By Peter T. Luce
The latest viral privacy meme circulating on Facebook highlights the substantial confusion over online privacy rights. Although its original author is unknown, versions of the following purported “Privacy Notice” first appeared on users’ Facebook status updates shortly after Facebook’s highly anticipated initial public offering:
"Facebook is now a publicly traded entity. Anyone can infringe on your right to privacy once you post on this site. It is recommended that you and other members post a similar notice to this or you may copy and paste this one. Protect yourself, this is now a publicly traded site.
PRIVACY NOTICE: Warning - any person and/or institution and/or Agent and/or Agency of any governmental structure including but not limited to the United States Federal Government and any worldwide government also using or monitoring/using this website or any of its associated websites, you do NOT have my permission to utilize any of my profile information nor any of the content contained herein including, but not limited to my photos, and/or the comments made about my photos or any other "picture" art posted on my profile. You are hereby notified that you are strictly prohibited from disclosing, copying, distributing, disseminating, or taking any other action against me with regard to this profile and the contents herein. The foregoing prohibitions also apply to your employee, agent, student or any personnel under your direction or control. The contents of this profile are private and legally privileged and confidential information, and the violation of my personal privacy is punishable by law. UCC 1-103 1-308 ALL RIGHTS RESERVED WITHOUT PREJUDICE"

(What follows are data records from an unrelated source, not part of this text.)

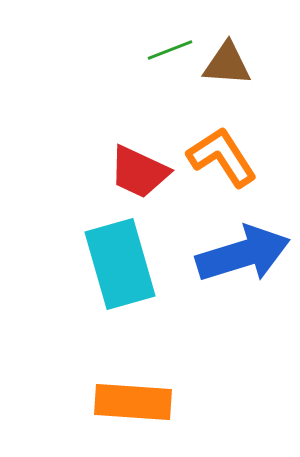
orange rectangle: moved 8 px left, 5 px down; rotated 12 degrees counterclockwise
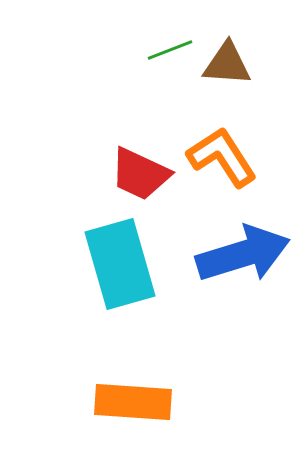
red trapezoid: moved 1 px right, 2 px down
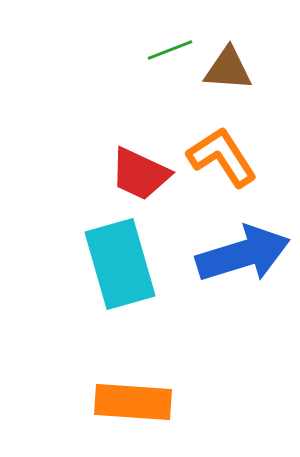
brown triangle: moved 1 px right, 5 px down
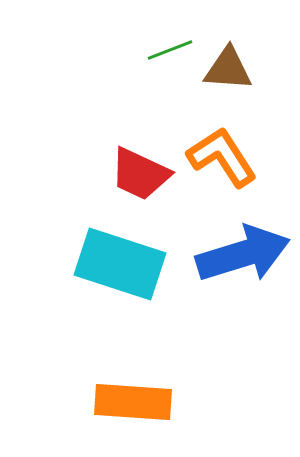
cyan rectangle: rotated 56 degrees counterclockwise
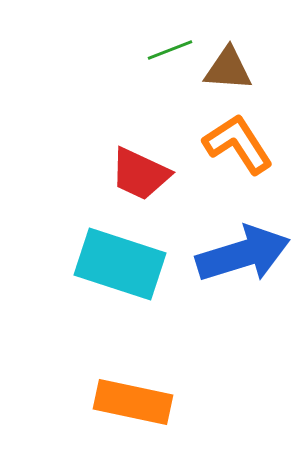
orange L-shape: moved 16 px right, 13 px up
orange rectangle: rotated 8 degrees clockwise
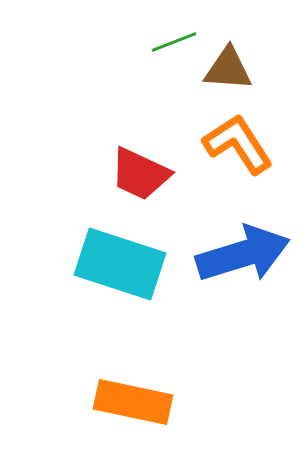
green line: moved 4 px right, 8 px up
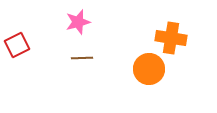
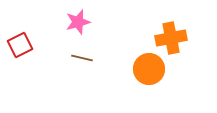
orange cross: rotated 20 degrees counterclockwise
red square: moved 3 px right
brown line: rotated 15 degrees clockwise
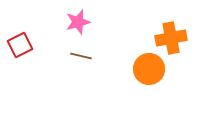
brown line: moved 1 px left, 2 px up
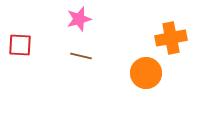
pink star: moved 1 px right, 3 px up
red square: rotated 30 degrees clockwise
orange circle: moved 3 px left, 4 px down
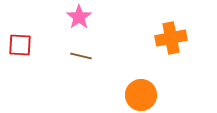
pink star: moved 2 px up; rotated 20 degrees counterclockwise
orange circle: moved 5 px left, 22 px down
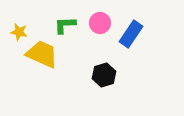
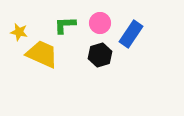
black hexagon: moved 4 px left, 20 px up
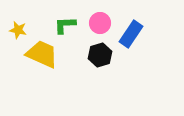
yellow star: moved 1 px left, 2 px up
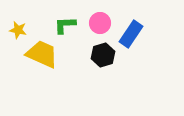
black hexagon: moved 3 px right
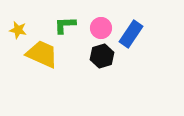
pink circle: moved 1 px right, 5 px down
black hexagon: moved 1 px left, 1 px down
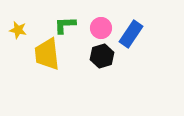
yellow trapezoid: moved 5 px right; rotated 120 degrees counterclockwise
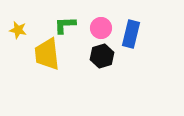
blue rectangle: rotated 20 degrees counterclockwise
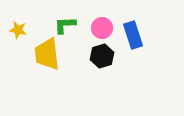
pink circle: moved 1 px right
blue rectangle: moved 2 px right, 1 px down; rotated 32 degrees counterclockwise
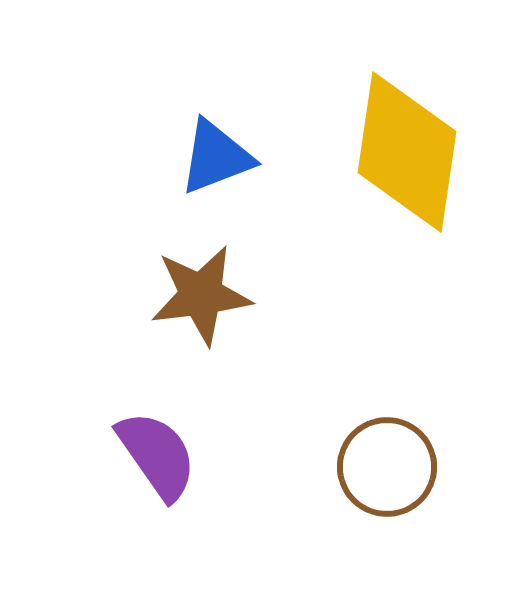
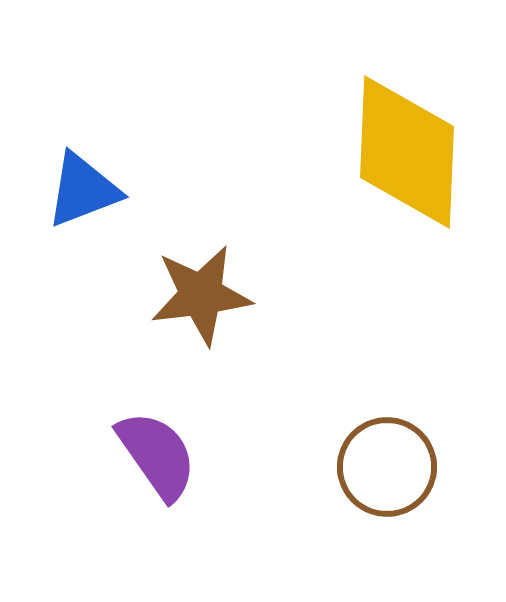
yellow diamond: rotated 6 degrees counterclockwise
blue triangle: moved 133 px left, 33 px down
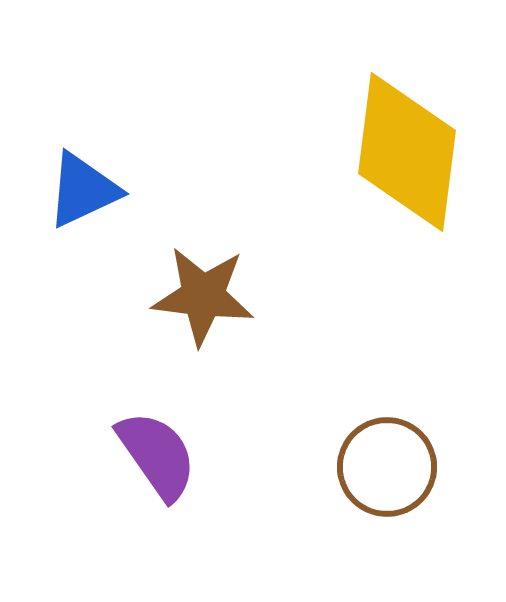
yellow diamond: rotated 5 degrees clockwise
blue triangle: rotated 4 degrees counterclockwise
brown star: moved 2 px right, 1 px down; rotated 14 degrees clockwise
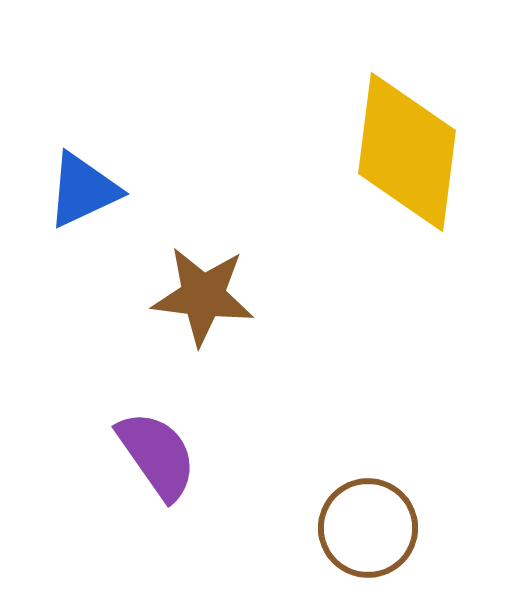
brown circle: moved 19 px left, 61 px down
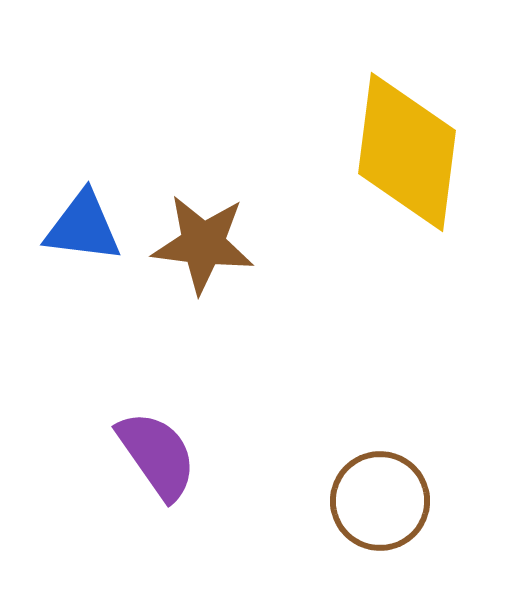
blue triangle: moved 37 px down; rotated 32 degrees clockwise
brown star: moved 52 px up
brown circle: moved 12 px right, 27 px up
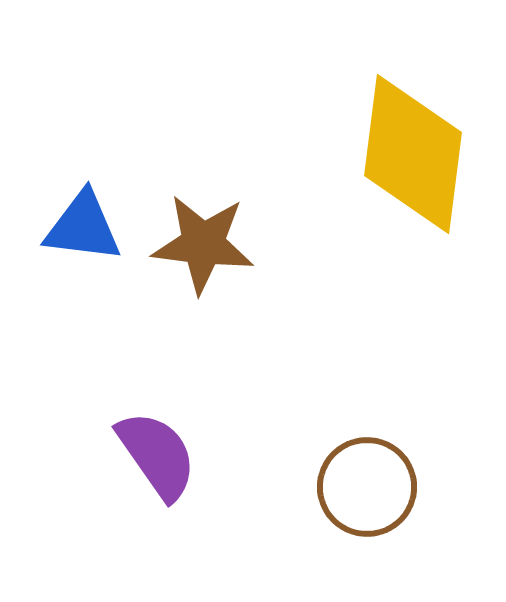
yellow diamond: moved 6 px right, 2 px down
brown circle: moved 13 px left, 14 px up
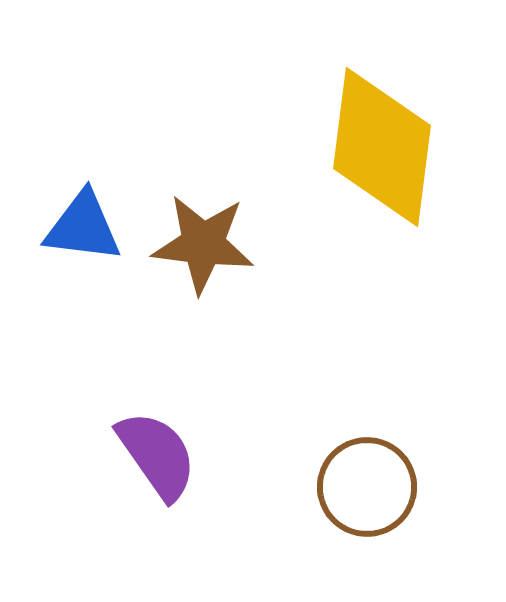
yellow diamond: moved 31 px left, 7 px up
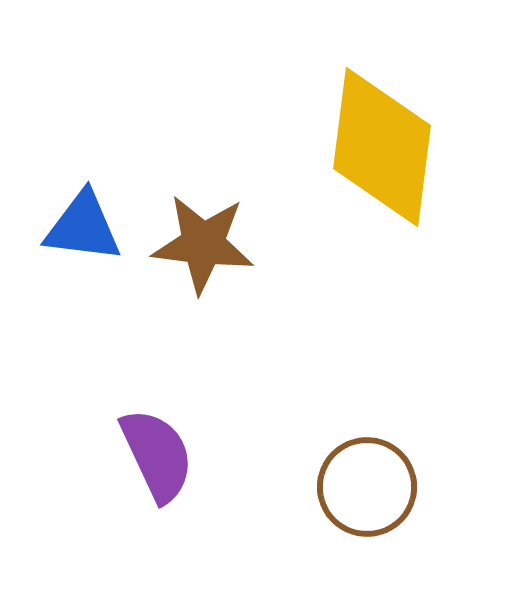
purple semicircle: rotated 10 degrees clockwise
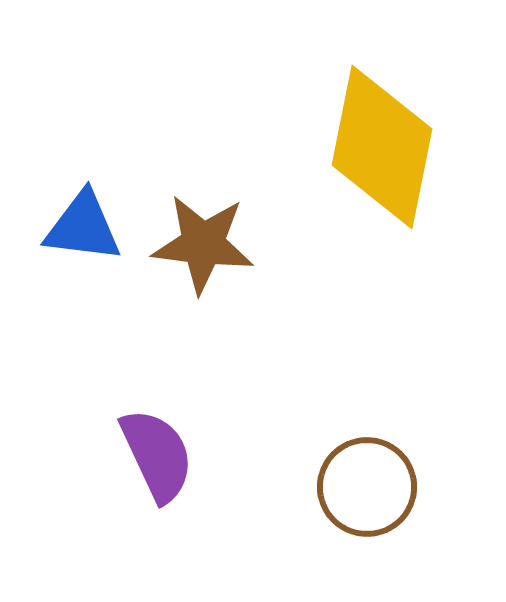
yellow diamond: rotated 4 degrees clockwise
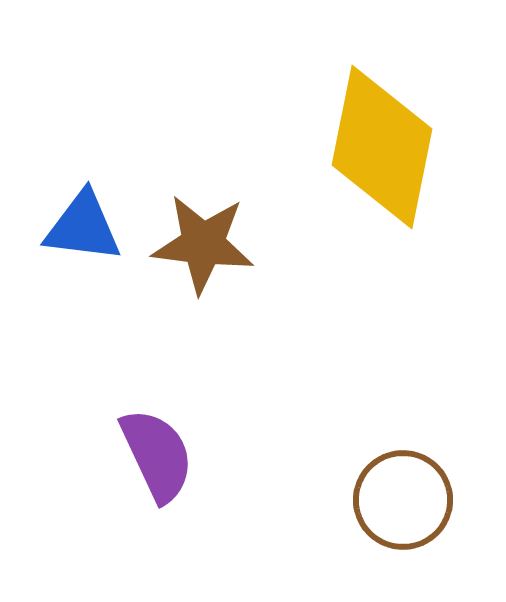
brown circle: moved 36 px right, 13 px down
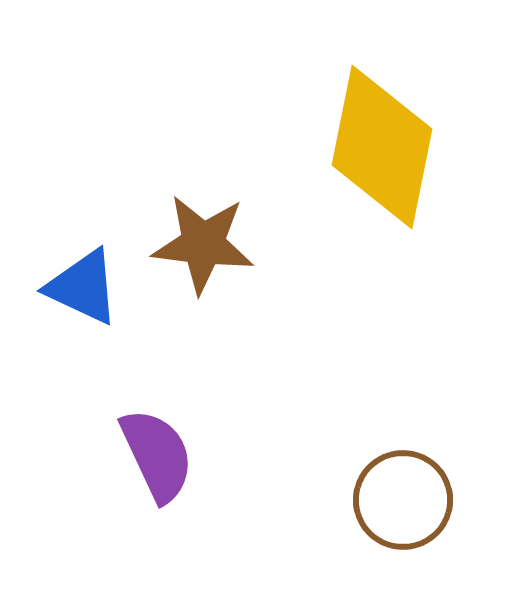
blue triangle: moved 60 px down; rotated 18 degrees clockwise
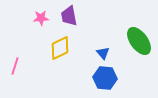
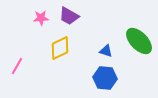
purple trapezoid: rotated 50 degrees counterclockwise
green ellipse: rotated 8 degrees counterclockwise
blue triangle: moved 3 px right, 2 px up; rotated 32 degrees counterclockwise
pink line: moved 2 px right; rotated 12 degrees clockwise
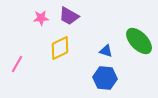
pink line: moved 2 px up
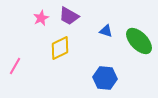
pink star: rotated 21 degrees counterclockwise
blue triangle: moved 20 px up
pink line: moved 2 px left, 2 px down
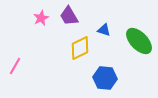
purple trapezoid: rotated 30 degrees clockwise
blue triangle: moved 2 px left, 1 px up
yellow diamond: moved 20 px right
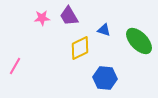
pink star: moved 1 px right; rotated 21 degrees clockwise
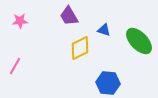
pink star: moved 22 px left, 3 px down
blue hexagon: moved 3 px right, 5 px down
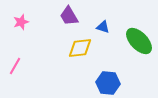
pink star: moved 1 px right, 1 px down; rotated 14 degrees counterclockwise
blue triangle: moved 1 px left, 3 px up
yellow diamond: rotated 20 degrees clockwise
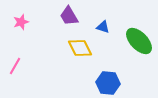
yellow diamond: rotated 70 degrees clockwise
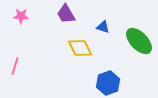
purple trapezoid: moved 3 px left, 2 px up
pink star: moved 6 px up; rotated 21 degrees clockwise
pink line: rotated 12 degrees counterclockwise
blue hexagon: rotated 25 degrees counterclockwise
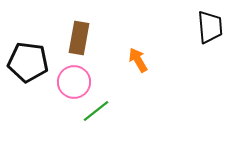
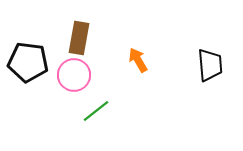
black trapezoid: moved 38 px down
pink circle: moved 7 px up
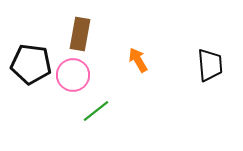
brown rectangle: moved 1 px right, 4 px up
black pentagon: moved 3 px right, 2 px down
pink circle: moved 1 px left
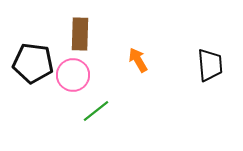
brown rectangle: rotated 8 degrees counterclockwise
black pentagon: moved 2 px right, 1 px up
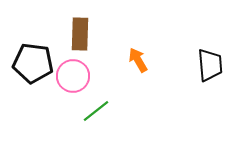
pink circle: moved 1 px down
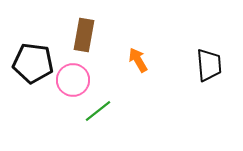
brown rectangle: moved 4 px right, 1 px down; rotated 8 degrees clockwise
black trapezoid: moved 1 px left
pink circle: moved 4 px down
green line: moved 2 px right
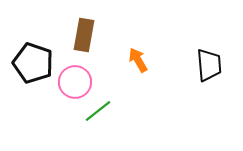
black pentagon: rotated 12 degrees clockwise
pink circle: moved 2 px right, 2 px down
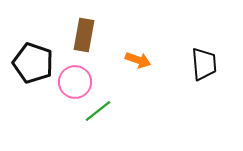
orange arrow: rotated 140 degrees clockwise
black trapezoid: moved 5 px left, 1 px up
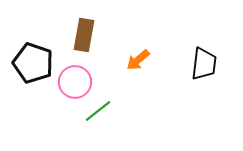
orange arrow: rotated 120 degrees clockwise
black trapezoid: rotated 12 degrees clockwise
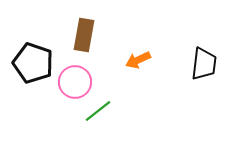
orange arrow: rotated 15 degrees clockwise
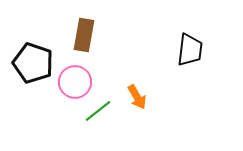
orange arrow: moved 1 px left, 37 px down; rotated 95 degrees counterclockwise
black trapezoid: moved 14 px left, 14 px up
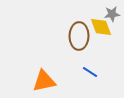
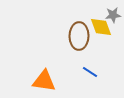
gray star: moved 1 px right, 1 px down
orange triangle: rotated 20 degrees clockwise
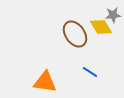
yellow diamond: rotated 10 degrees counterclockwise
brown ellipse: moved 4 px left, 2 px up; rotated 36 degrees counterclockwise
orange triangle: moved 1 px right, 1 px down
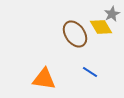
gray star: moved 1 px left, 1 px up; rotated 21 degrees counterclockwise
orange triangle: moved 1 px left, 3 px up
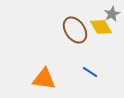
brown ellipse: moved 4 px up
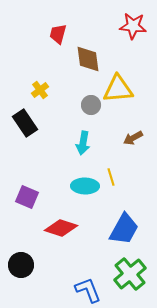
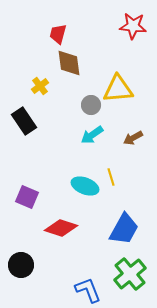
brown diamond: moved 19 px left, 4 px down
yellow cross: moved 4 px up
black rectangle: moved 1 px left, 2 px up
cyan arrow: moved 9 px right, 8 px up; rotated 45 degrees clockwise
cyan ellipse: rotated 20 degrees clockwise
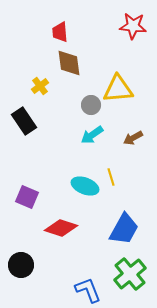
red trapezoid: moved 2 px right, 2 px up; rotated 20 degrees counterclockwise
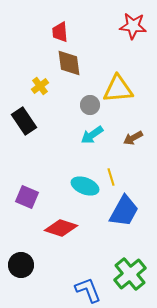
gray circle: moved 1 px left
blue trapezoid: moved 18 px up
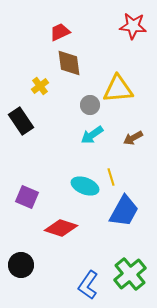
red trapezoid: rotated 70 degrees clockwise
black rectangle: moved 3 px left
blue L-shape: moved 5 px up; rotated 124 degrees counterclockwise
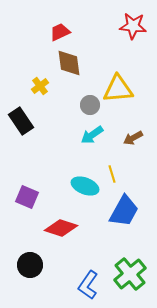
yellow line: moved 1 px right, 3 px up
black circle: moved 9 px right
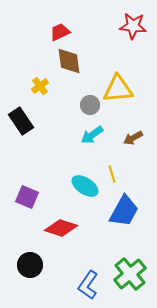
brown diamond: moved 2 px up
cyan ellipse: rotated 12 degrees clockwise
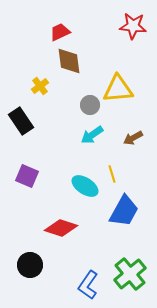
purple square: moved 21 px up
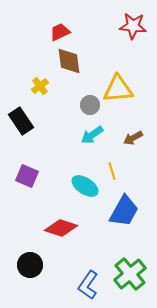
yellow line: moved 3 px up
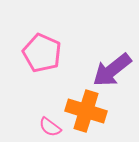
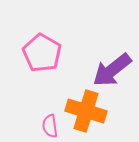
pink pentagon: rotated 6 degrees clockwise
pink semicircle: moved 1 px up; rotated 45 degrees clockwise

The notice has since been shared and re-posted tens of thousands of times on Facebook and elsewhere on the Web. The premise for the notice has been debunked as false. Of course, Facebook users who want to better understand online privacy should look at Facebook’s Data Use Policy and Terms and Conditions.
In addition, Facebook permits users to comment on proposed changes to Facebook’s policies, and if more than 7,000 comments are submitted for any proposed change, users are permitted to vote on alternatives to the new policy. However, the results of the vote are binding only if more than 30% of all active Facebook registered users vote for one of the alternatives (or 270 million of Facebook’s more than 900 million active users) during the notice period (between three and seven days depending on the type of change). Even with the power of the Internet, rallying millions of users in such a short period of time would be difficult, especially if the users believe they can protect their rights just by posting a notice on their Facebook pages. Users concerned about their privacy rights should navigate to Facebook’s privacy controls.
The takeaway: Social media and technology companies should adopt clear privacy policies and make continued efforts to educate consumers about their online privacy expectations.